▶ **Assignment**: In the listing below, find each line that holds the string "conversation" and copy it.

▶ **Supplied data**:
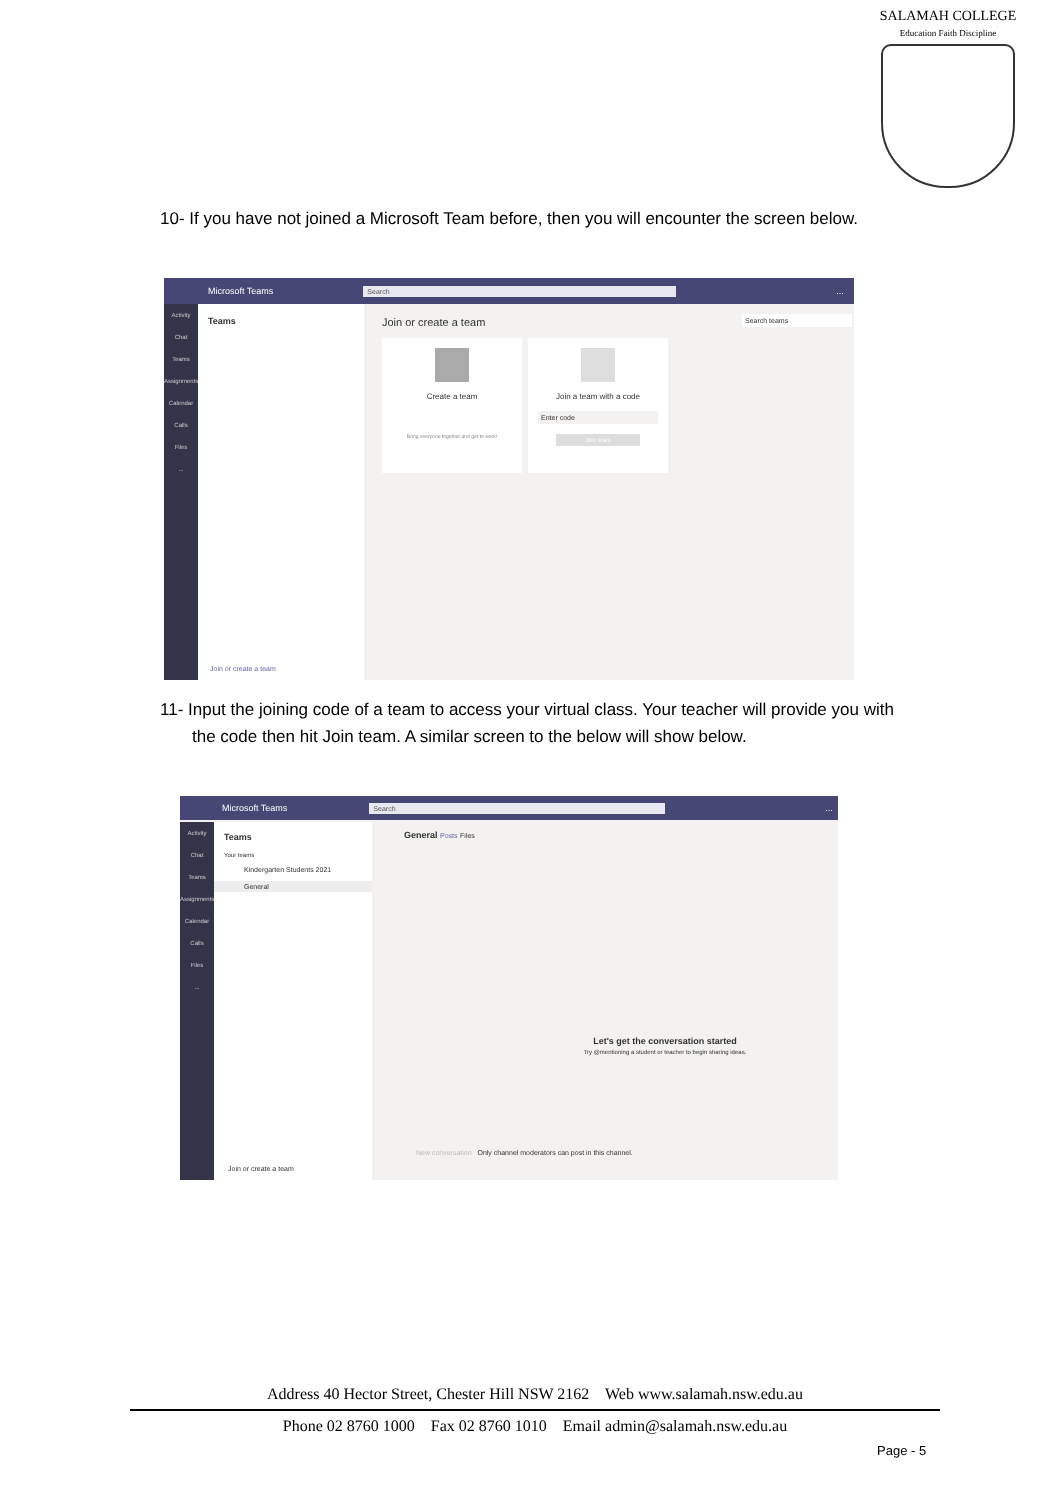SALAMAH COLLEGE
Education Faith Discipline
10- If you have not joined a Microsoft Team before, then you will encounter the screen below.
Microsoft Teams Search...
Activity
Chat
Teams
Assignments
Calendar
Calls
Files
...
Teams
Join or create a team
Join or create a team Search teams
Create a team
Bring everyone together and get to work!
Join a team with a code
Enter code
Join team
11- Input the joining code of a team to access your virtual class. Your teacher will provide you with the code then hit Join team. A similar screen to the below will show below.
Microsoft Teams Search...
Activity
Chat
Teams
Assignments
Calendar
Calls
Files
...
Teams
Your teams
Kindergarten Students 2021
General
Join or create a team
General Posts Files
Let's get the conversation started
Try @mentioning a student or teacher to begin sharing ideas.
New conversation Only channel moderators can post in this channel.
Address 40 Hector Street, Chester Hill NSW 2162 Web www.salamah.nsw.edu.au
Phone 02 8760 1000 Fax 02 8760 1010 Email admin@salamah.nsw.edu.au
Page - 5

▶ **Expected output**:
Let's get the conversation started
New conversation Only channel moderators can post in this channel.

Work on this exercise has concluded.